Much of the film's rehearsal process was intended to be taken up, by Ledger's estimation, with physical exercises and jousting. He and several others had to learn how to ride horses and hand jousting equipment. But having the cast — Ledger, Sossamon, Bettany, but also the incredibly funny Mark Addy, Laura Fraser, and Alan Tudyk — bond as friends was vital to Helgeland, and Ledger was pleased to report that the month of bonding worked:

"Yeah, we were meant to, and we did. But ultimately Brian just wanted us to get there and become friends and create something that glued us all together on screen — and we did, instantly. We all bonded and hopefully it comes over on screen."

Carousing

The interviewer on Cinema.com asked Ledger if there had been a lot of carousing. Indeed there had been.

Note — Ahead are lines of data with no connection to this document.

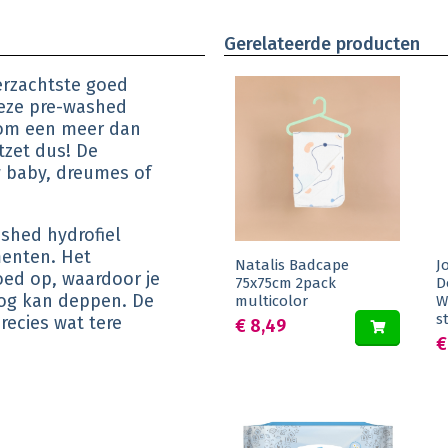
Gerelateerde producten
lerzachtste goed
deze pre-washed
rom een meer dan
tzet dus! De
w baby, dreumes of
shed hydrofiel
menten. Het
Natalis Badcape
J
oed op, waardoor je
75x75cm 2pack
D
roog kan deppen. De
multicolor
W
s
recies wat tere
€ 8,49
€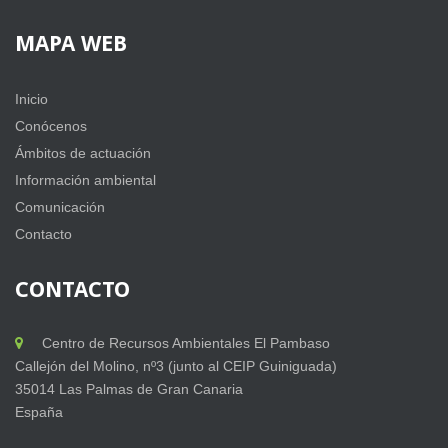
MAPA
WEB
Inicio
Conócenos
Ámbitos de actuación
Información ambiental
Comunicación
Contacto
CONTACTO
Centro de Recursos Ambientales El Pambaso
Callejón del Molino, nº3 (junto al CEIP Guiniguada)
35014 Las Palmas de Gran Canaria
España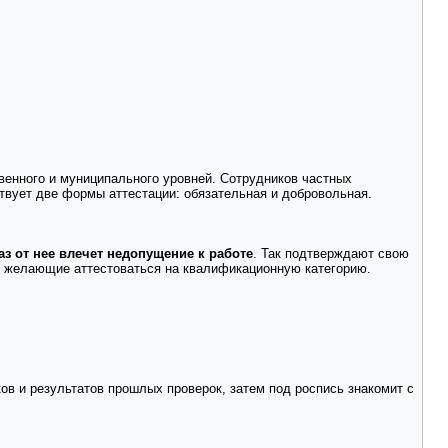
венного и муниципального уровней. Сотрудников частных
ствует две формы аттестации: обязательная и добровольная.
аз от нее влечет недопущение к работе
. Так подтверждают свою
не желающие аттестоваться на квалификационную категорию.
ков и результатов прошлых проверок, затем под роспись знакомит с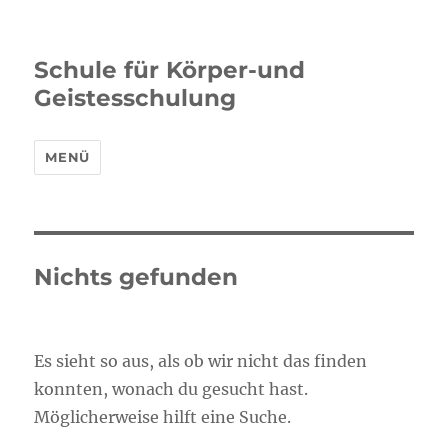
Schule für Körper-und
Geistesschulung
MENÜ
Nichts gefunden
Es sieht so aus, als ob wir nicht das finden
konnten, wonach du gesucht hast.
Möglicherweise hilft eine Suche.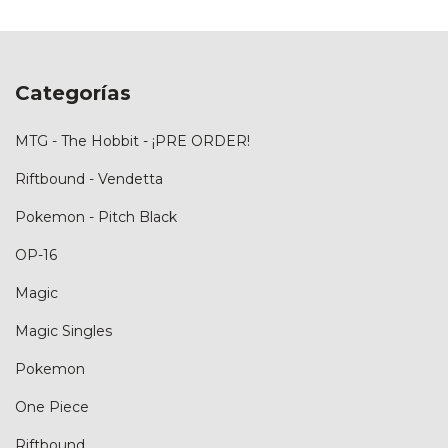
Categorías
MTG - The Hobbit - ¡PRE ORDER!
Riftbound - Vendetta
Pokemon - Pitch Black
OP-16
Magic
Magic Singles
Pokemon
One Piece
Riftbound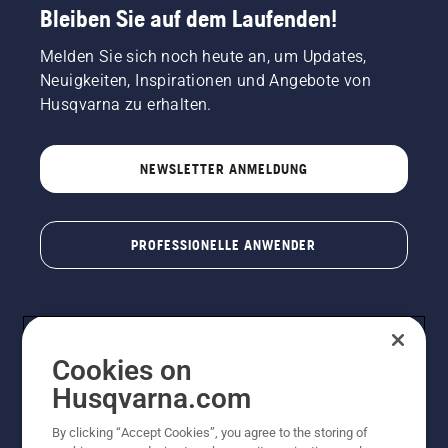
Bleiben Sie auf dem Laufenden!
Melden Sie sich noch heute an, um Updates,
Neuigkeiten, Inspirationen und Angebote von
Husqvarna zu erhalten.
NEWSLETTER ANMELDUNG
PROFESSIONELLE ANWENDER
Cookies on
Husqvarna.com
By clicking “Accept Cookies”, you agree to the storing of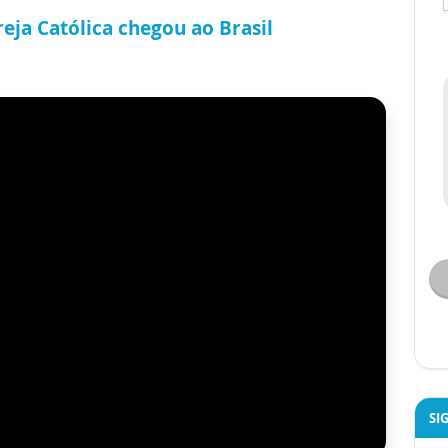
reja Católica chegou ao Brasil
SI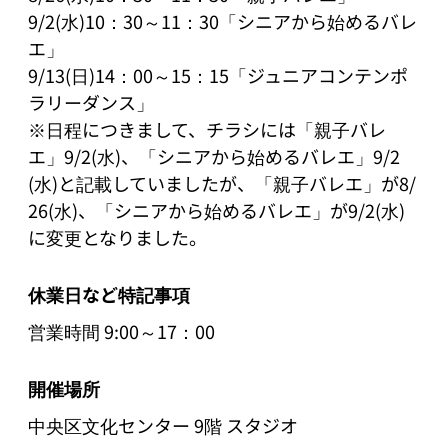
9/2(水)10：30～11：30「シニアから始めるバレ
エ」

9/13(日)14：00～15：15「ジュニアコンテンポ
ラリーダンス」

※日程につきまして、チラシには「親子バレ
エ」9/2(水)、「シニアから始めるバレエ」9/2
(水)と記載していましたが、「親子バレエ」が8/
26(水)、「シニアから始めるバレエ」が9/2(水)
に変更となりました。
休業日など特記事項
営業時間 9:00～17：00
開催場所
中央区文化センター 9階 スタジオ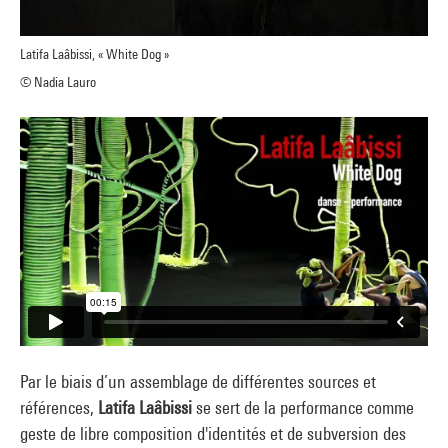
Latifa Laâbissi, « White Dog »
© Nadia Lauro
Par le biais d’un assemblage de différentes sources et
références,
Latifa Laâbissi
se sert de la performance comme
geste de libre composition d'identités et de subversion des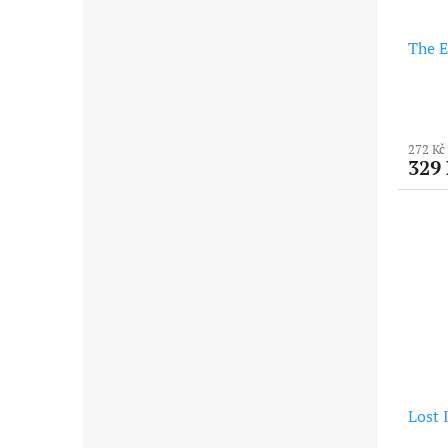
The 
272 Kč
329
Lost 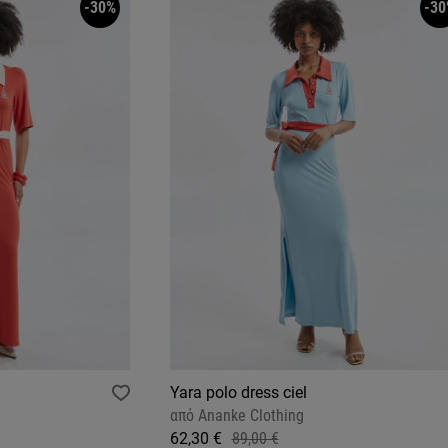
-30%
-30
Yara polo dress ciel
από
Ananke Clothing
62,30 €
89,00 €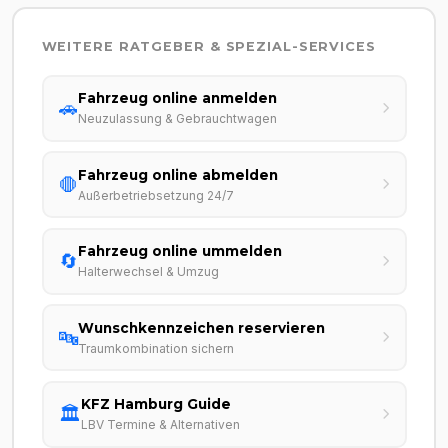
WEITERE RATGEBER & SPEZIAL-SERVICES
Fahrzeug online anmelden
🚗
Neuzulassung & Gebrauchtwagen
Fahrzeug online abmelden
🛑
Außerbetriebsetzung 24/7
Fahrzeug online ummelden
🔄
Halterwechsel & Umzug
Wunschkennzeichen reservieren
🔤
Traumkombination sichern
KFZ Hamburg Guide
🏛️
LBV Termine & Alternativen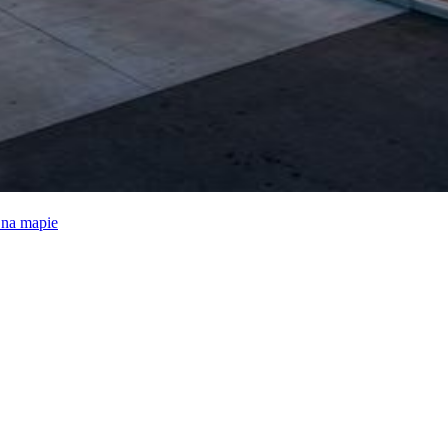
e na mapie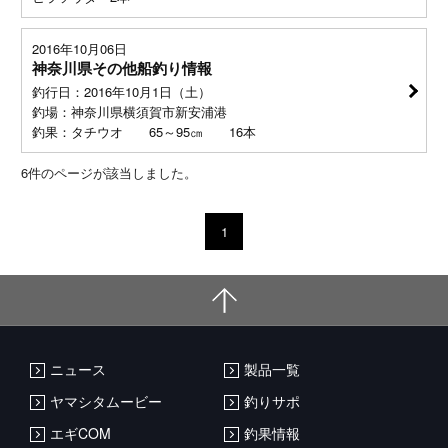
2016年10月06日
神奈川県その他船釣り情報
釣行日：2016年10月1日（土）
釣場：神奈川県横須賀市新安浦港
釣果：タチウオ 65～95㎝ 16本
6
件のページが該当しました。
1
ニュース
製品一覧
ヤマシタムービー
釣りサポ
エギCOM
釣果情報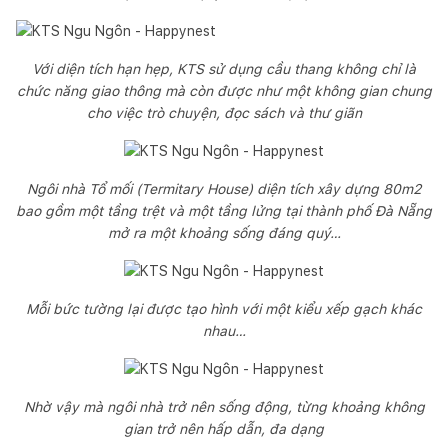
Với diện tích hạn hẹp, KTS sử dụng cầu thang không chỉ là
chức năng giao thông mà còn được như một không gian chung
cho việc trò chuyện, đọc sách và thư giãn
Ngôi nhà Tổ mối (Termitary House) diện tích xây dựng 80m2
bao gồm một tầng trệt và một tầng lửng tại thành phố Đà Nẵng
mở ra một khoảng sống đáng quý…
Mỗi bức tường lại được tạo hình với một kiểu xếp gạch khác
nhau…
Nhờ vậy mà ngôi nhà trở nên sống động, từng khoảng không
gian trở nên hấp dẫn, đa dạng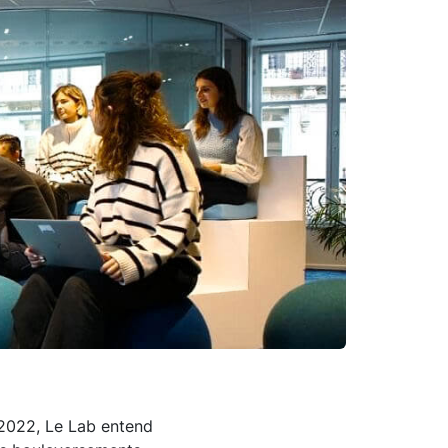
 2022, Le Lab entend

One almost wishes one of the cast members had carried a consumer-grade video camera into the bars of Prague in 2000 just so the public could have witnessed said carousal by Ledger, Addy, Bettany, and all the rest. Also so that attentive fans could write down the name of the Prague bar where Ledger seems to have found an amazing deal on beer:

"You bet. We hit all the bars. I think the cheapest beer we found was about 25 cents for a big flagon so a lot of fun was had by all."

Despite all the carousing, Ledger and Helgeland were professional once they came to set. The interviewer asked Ledger if he did any of his own jousting, to which Ledger happily replied that of course he didn't. He said that he was willing to do as much as he could, but also understood how jousting, even faked for a movie, was way too dangerous. Indeed, a stunt performer was even injured during a jousting scene: 

"I would do it, and we did as much of it as we could, but I'm really not willing to ride a horse towards another rider at full speed and hit them with a stick, or get hit myself. It was just way too f***king dangerous. Stunt guys were getting injured badly. One guy had his jaw ripped back, and had 15 stitches and was back on the horse two weeks later ... and it happened again. They were really hitting each other. Unbelievable! So I'd like to have given it a shot, but ..."

"A Knight's Tale" is currently available on Starz. "The Canterbury Tales" is available wherever Penguin paperbacks are sold.